Answer from the inflation excerpt below:
(a) What was inflation from June to July, the most recent data point?
(b) What has the average month-over-month inflation rate been since 1947?
(c) Which category is driving this year's average monthly inflation rates?

Excerpt
________________
Ok. So, specifically we are looking at the Percent changes in CPI for All Urban Consumers (CPI-U): U.S. city average. And if you aren’t familiar with the acronym CPI, it’s a measure of price inflation in the economy. Another helpful tool is FRED from the St Louis Federal Reserve – it’s a beautiful archive of historical data on numerous economic indicators. Note that if you open that graph and want month-over-month percent change you’ll need to click ‘Edit Graph’ and change the Units from Index to Percent Change. As a starting point, you might notice that inflation from June-July, the most recent data point, was 0.0%.
Base Rates
Even before the data, though, I started super basic – by Googling ‘inflation.’ Here’s a screenshot:
Here’s the starting perception: inflation must be in a bad place. And it’s likely that, if you live in the US, you’ve heard about rising inflation in the past few months from a family member, co-worker, or friend. What does ‘inflation in a bad place’ mean? Well, since inflation is a measure of price level in an economy… one way to think of detrimental inflation is high growth (i.e. my salary doesn’t go up every month to meet increased prices). This is my mental anchor now… if I had to pick above or below 0%, surely inflation growth will be well over 0%.
Maybe that’s too myopic. The average month-over-month inflation rate since 1947 is 0.29%. However, maybe that’s too farsighted 🤔.
With time-series data (like this), we can use a change point algorithm to identify points in time when the level and variance has… changed. I created this Shiny App awhile back so I can quickly assess potential change points in my time series data (note that change point analysis has a bit of an art to it). With this month-over-month inflation data (from FRED), I see that ~2002 is the last change point (with these parameters). And since the end of 2002, average month-over-month inflation growth has been 0.21%. I’m going with this as my base rate.
Pareto Principle (80/20 Rule)
Next, I look at the components that comprise the aggregate CPI index metric. You can do this several different ways, but using relatively high level category groupings of Food, Energy, and Everything Else… it’s easy to see that average monthly inflation rates this year are being driven by Energy. And to a lesser degree Food.
I often see charts like this when trying to problem solve. In fact, they are so common they have their own name(s); a pareto distribution or often called the 80/20 rule. It means, roughly speaking, that 20% of your categories contribute 80% of your issues. In this particular example, the number of categories we have are too small to calculate a good ratio, but the shape of the graph is spot on. Energy is the “20%” that is driving “80%” of the “issues.” The more abstract idea in this is that things are often asymmetric, or unbalanced. It’s a good heuristic to keep in mind.
________________
Exercise data

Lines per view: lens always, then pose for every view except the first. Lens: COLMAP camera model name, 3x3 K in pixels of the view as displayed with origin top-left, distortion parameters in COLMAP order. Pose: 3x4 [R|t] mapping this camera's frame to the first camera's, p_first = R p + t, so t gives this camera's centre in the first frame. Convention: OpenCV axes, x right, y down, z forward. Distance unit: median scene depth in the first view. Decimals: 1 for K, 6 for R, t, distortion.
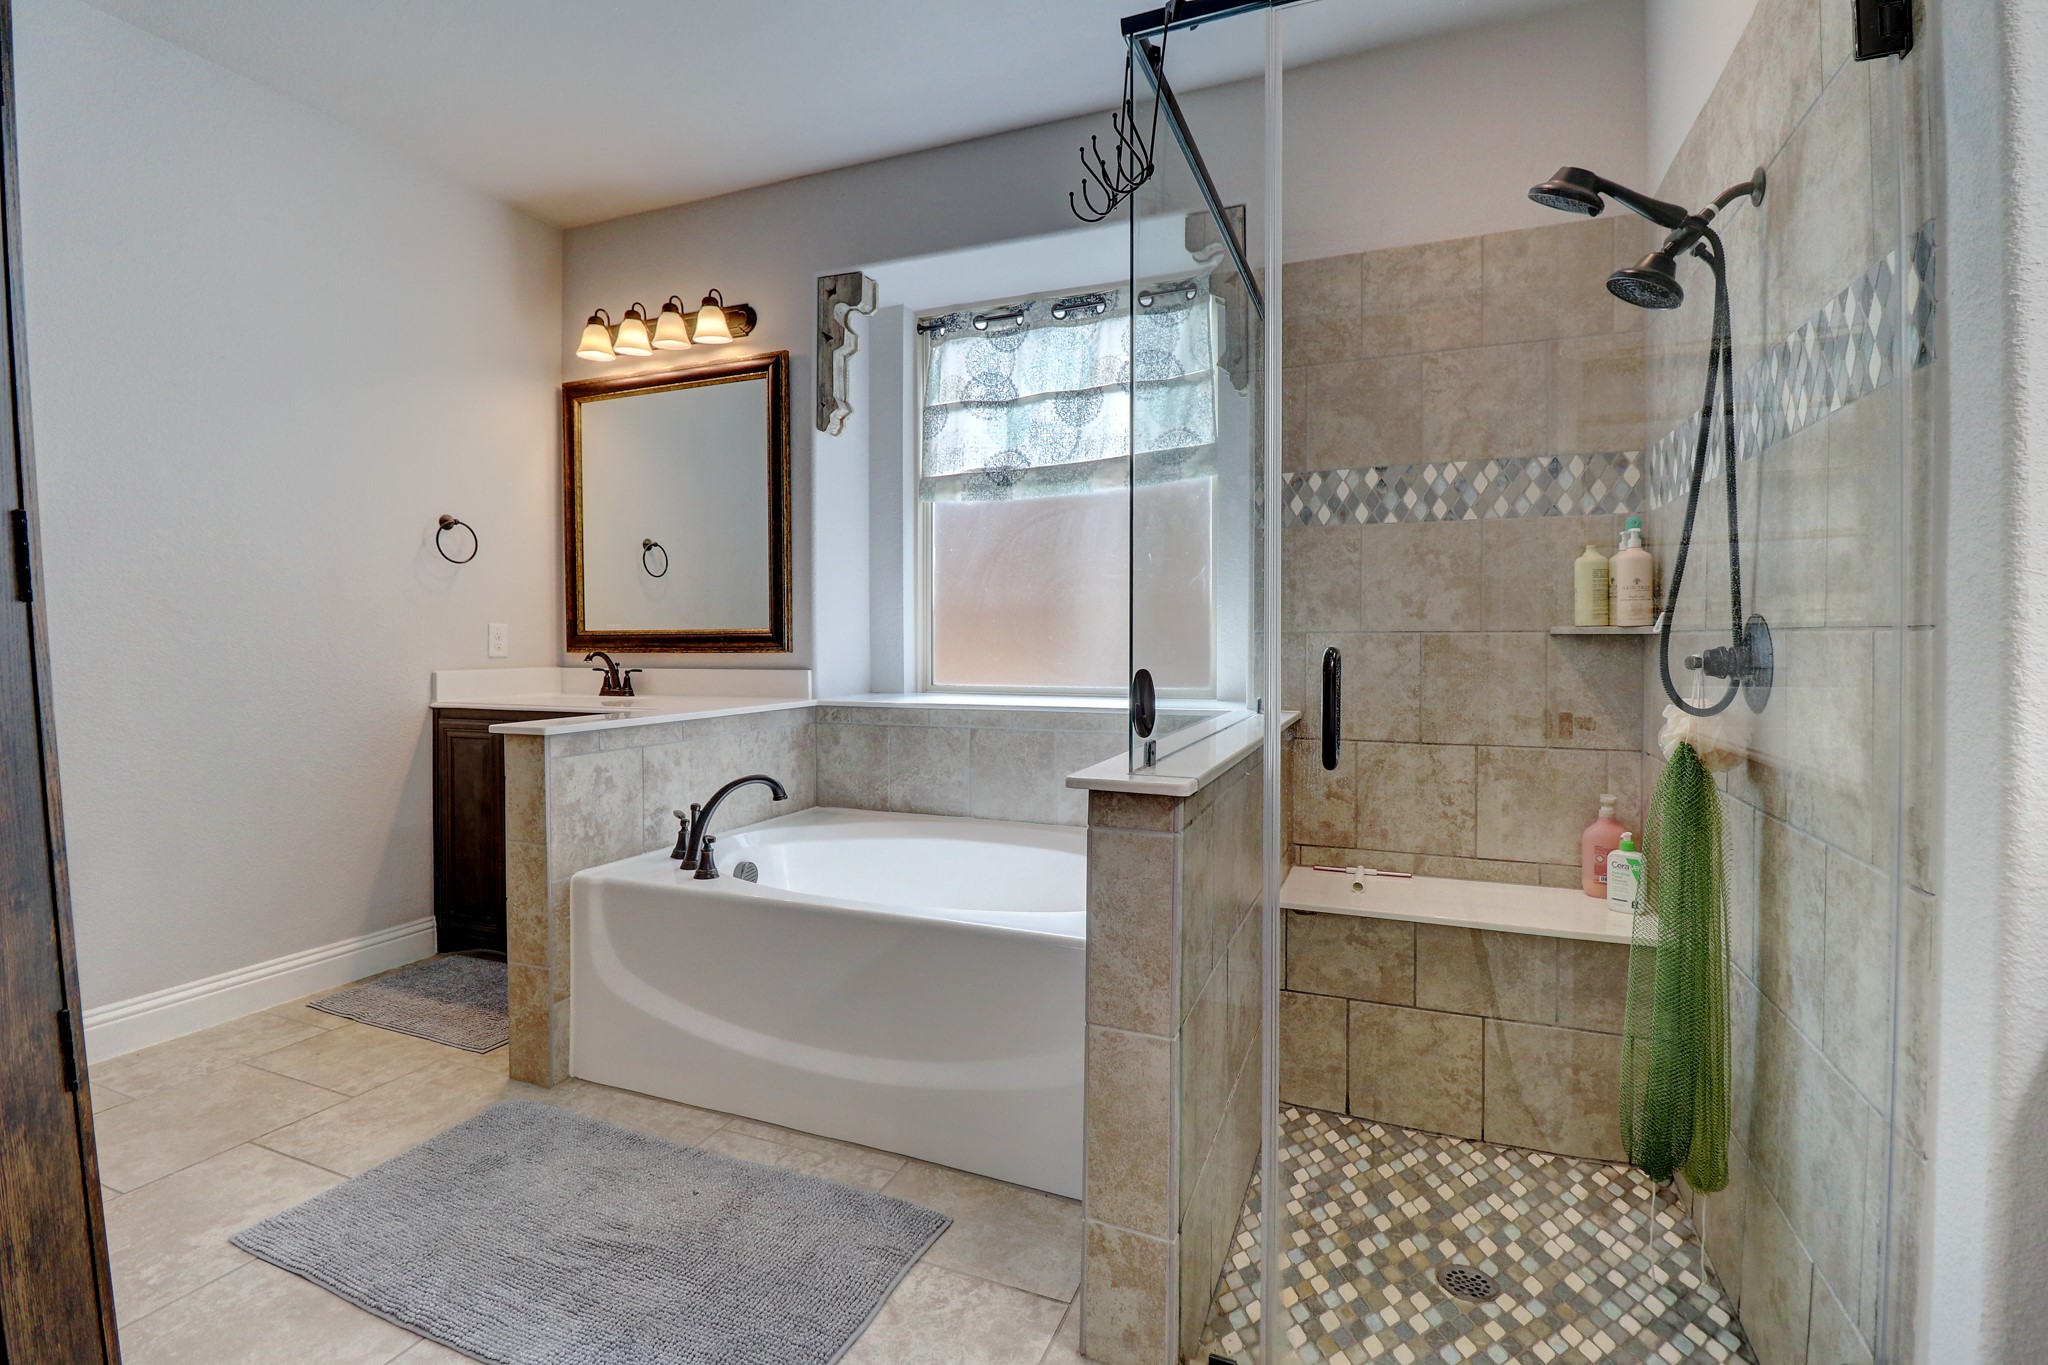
lens RADIAL K [[936.7, 0, 1018.4], [0, 936.7, 663.8], [0, 0, 1]] dist [-0.010407, -0.006604]
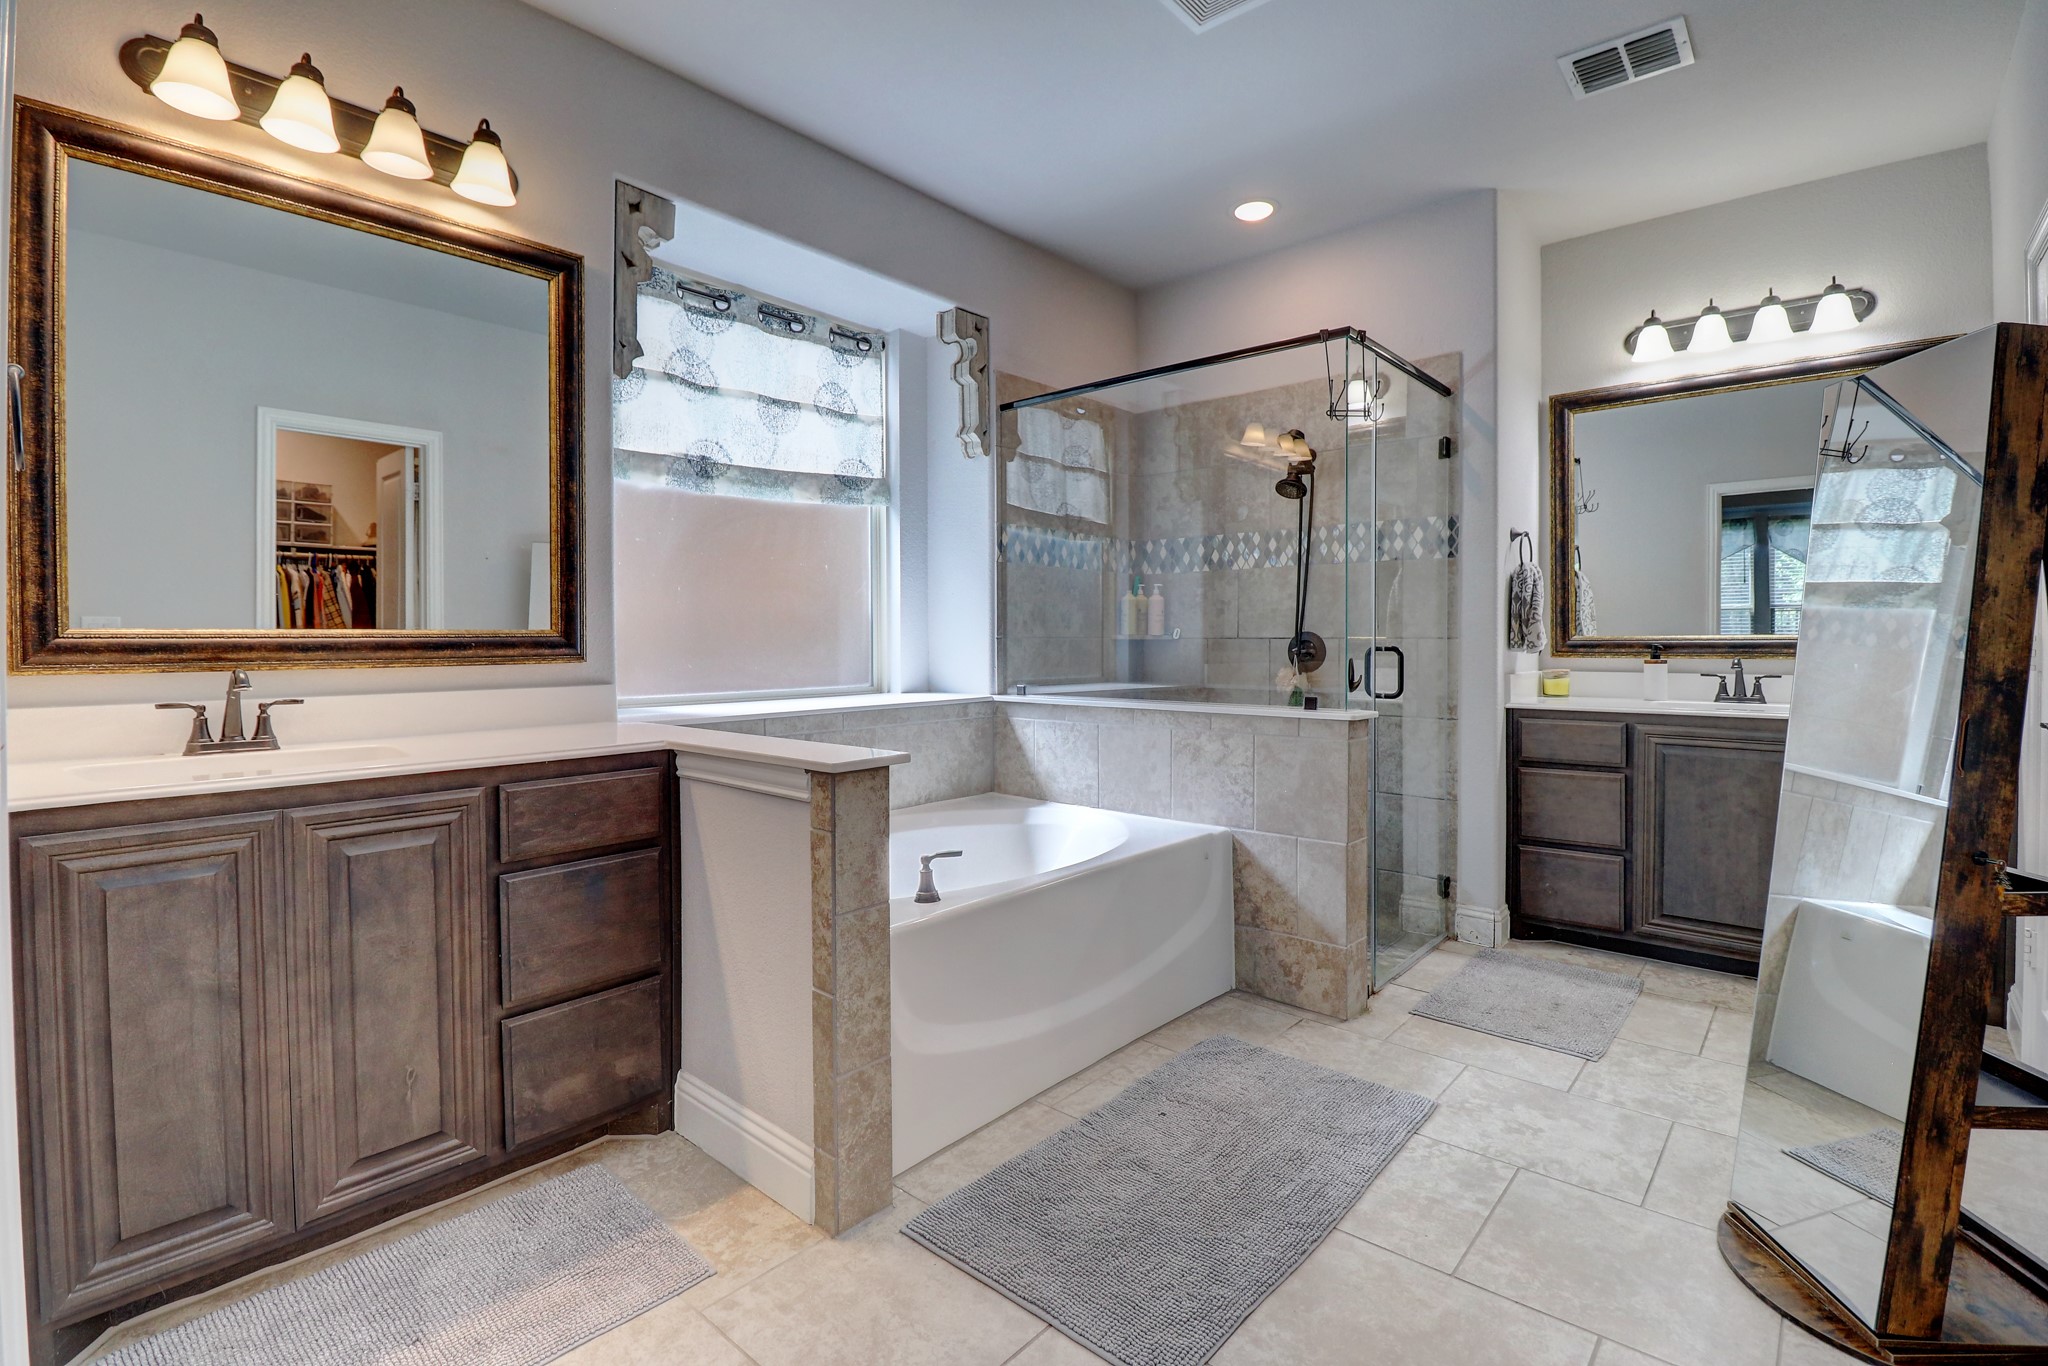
lens RADIAL K [[936.7, 0, 1017.8], [0, 936.7, 669.8], [0, 0, 1]] dist [-0.010407, -0.006604]
pose [[0.328217, -0.029988, 0.944126, -0.851064], [0.025729, 0.999409, 0.022800, -0.014196], [-0.944252, 0.016808, 0.328795, 0.437619]]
________________
Result of the exercise
(a) 0.0%
(b) 0.29%
(c) Energy, and to a lesser degree Food